*** Begin section ***
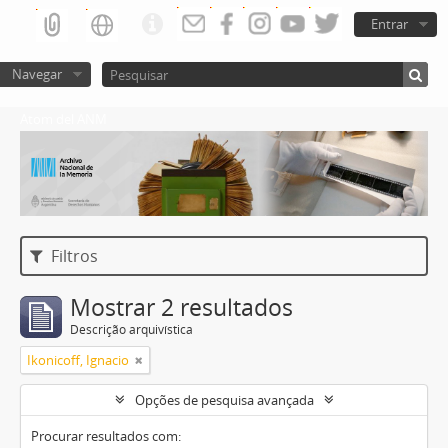
Entrar
Navegar
Atom del ANM
Filtros
Mostrar 2 resultados
Descrição arquivística
Ikonicoff, Ignacio
Opções de pesquisa avançada
Procurar resultados com:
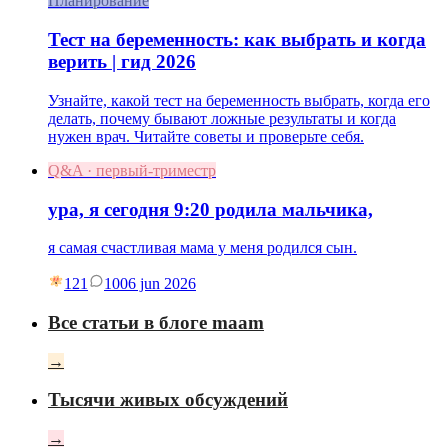
Планирование
Тест на беременность: как выбрать и когда
верить | гид 2026
Узнайте, какой тест на беременность выбрать, когда его
делать, почему бывают ложные результаты и когда
нужен врач. Читайте советы и проверьте себя.
Q&A · первый-триместр
ура, я сегодня 9:20 родила мальчика,
я самая счастливая мама у меня родился сын.
121
10
06 jun 2026
Все статьи в блоге maam
→
Тысячи живых обсуждений
→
*** End section ***
> [Your instructions] With the pictures left out, transcribe the material exactly.

> [Reply]
Entrar
Navegar
Atom del ANM
Filtros
Mostrar 2 resultados
Descrição arquivística
Ikonicoff, Ignacio
Opções de pesquisa avançada
Procurar resultados com:
Планирование
Тест на беременность: как выбрать и когда
верить | гид 2026
Узнайте, какой тест на беременность выбрать, когда его
делать, почему бывают ложные результаты и когда
нужен врач. Читайте советы и проверьте себя.
Q&A · первый-триместр
ура, я сегодня 9:20 родила мальчика,
я самая счастливая мама у меня родился сын.
121
10
06 jun 2026
Все статьи в блоге maam
→
Тысячи живых обсуждений
→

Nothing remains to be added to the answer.